**Task:** Repeat the listing below, swapping "give me" for "return" and leaving every other character as it is.
%%
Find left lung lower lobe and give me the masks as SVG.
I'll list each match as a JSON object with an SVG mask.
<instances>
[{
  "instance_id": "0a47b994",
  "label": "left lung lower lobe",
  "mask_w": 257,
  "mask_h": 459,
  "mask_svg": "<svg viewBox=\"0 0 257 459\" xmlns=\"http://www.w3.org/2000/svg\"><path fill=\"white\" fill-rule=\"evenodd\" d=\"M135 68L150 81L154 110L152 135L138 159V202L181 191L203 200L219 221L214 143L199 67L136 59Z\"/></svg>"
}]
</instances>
%%
**Output for this exercise:**
Find left lung lower lobe and return the masks as SVG.
I'll list each match as a JSON object with an SVG mask.
<instances>
[{
  "instance_id": "0a47b994",
  "label": "left lung lower lobe",
  "mask_w": 257,
  "mask_h": 459,
  "mask_svg": "<svg viewBox=\"0 0 257 459\" xmlns=\"http://www.w3.org/2000/svg\"><path fill=\"white\" fill-rule=\"evenodd\" d=\"M135 68L150 81L154 110L152 135L138 159V202L181 191L203 200L219 221L214 143L199 67L136 59Z\"/></svg>"
}]
</instances>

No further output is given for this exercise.